Saturday, May 7, 2011

James Gardner at Le Gallery



by Shannon Bateman

Upon passing by LE Gallery on my way see the group show at Show and Tell Gallery, the unfamiliar form of a hanging artwork caught my eye, and curiosity drew me inside, my mission to Show and Tell cut short. Inside, I found myself fascinated by the presence of each painting in my personal space as a viewer, and the way in which the artworks seemed to reject the confinement of the walls. Not only were these paintings altering my usual experience of viewing artwork, but offered some artistic irony, as paintings of paintings. The five paintings comprise the series Paintings in a Room, and represent Toronto artist James Gardner’s first solo show at LE Gallery.

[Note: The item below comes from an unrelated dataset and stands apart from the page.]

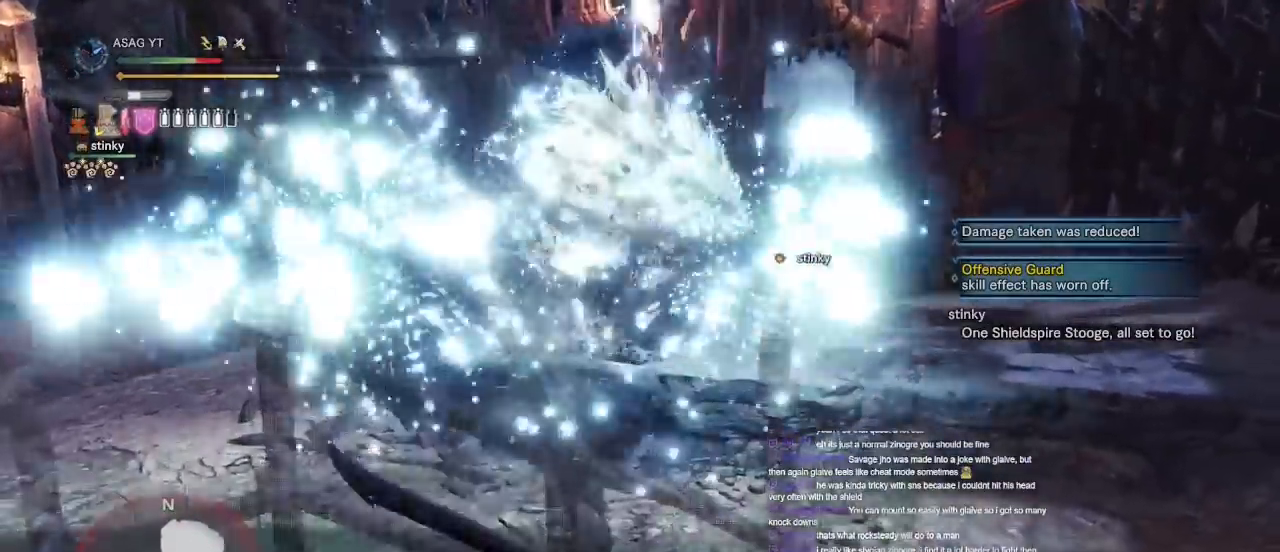
{"keys": ["w"], "mouse": [], "events": [[117, "s", "up"], [167, "w", "down"]]}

Gardner is a recent graduate of the University of Guelph, and holds the position of co-director/co-curator for the CS Galleries collective and is the co-founder of the Toronto’s VSVSVS, the collective gallery and studio. His exhibition at LE Gallery explores the relationship between a painting and its support and the space it occupies within a gallery setting. The series is but five paintings, and Gardner’s intent and execution of the concept are direct and impactful. The amorphous wooden structures that serve as Gardner’s interpretation of a support blurs the artwork’s identity between painting and sculpture, and the painted surfaces act as caricatures of paintings displayed in a gallery. Each piece depicts a scene of an abstract painting hanging in a white walled, wooden floored gallery setting, the context in which most art is exhibited today. The work emphasizes the cultural/institutional norms associated with viewing art and the expectations that influence the experience of viewing.
The artist’s intent of bridging the gap between the two physical necessities of a painting, the support and the surface, succeeds boldly and appears almost intrusively into the space of the viewer. The sculptural support presents itself on same level of significance as the surface, an exploration that is refreshing to see. Gardner’s organic rendering of a support allows us to question the standard formula of rectangular wooden support hidden behind the painted surface. The layers of wood that comprise the support are fully visible, constructed in relation to the painted surface, instead of for the painted surface.

The hybridity of the series as painting/sculpture is the first-most striking element of the exhibition, but upon closer examination, the elements of the painted surfaces are also quite impactful. Engaging in this double window of looking into a painting of a painting provokes contemplation of the expectations one enters a gallery with, the context in which we assume we will be viewing artwork. Has the gallery experience become so redundant that one may successfully build a series of paintings around it? Gardner answers this question with his series of paintings, but does so in a fashion free of mockery and in a clear concise manner. The artist takes into account how the physical elements such as the color of the floor, the light, the hue of the viewer’s clothing, and the angle of viewing all affect one’s experience of art. Also, the formal qualities of the painted component to each piece are rendered with such detail to texture, from the “plaster” walls to the “hardwood” floors. Though not key to the conceptual intent of the work, the miniature abstract paintings are strikingly beautiful, providing some color in an otherwise neutral colored series.

The relationships explored in Paintings in a Room are that of an artwork, the space it occupies and the viewer. Gardner approaches these entities in a method that is both direct and complex, providing the basis of an unexpected experience of hybridity. The physical components exist in these works not as structural necessity, but as enhancing elements of a concept. Gardner’s series of paintings succeeds in altering one’s notion of experiencing art, and in turn exists as evidence of a worthy exploration.

Shannon Bateman is a second year Drawing and Painting Major at OCAD University.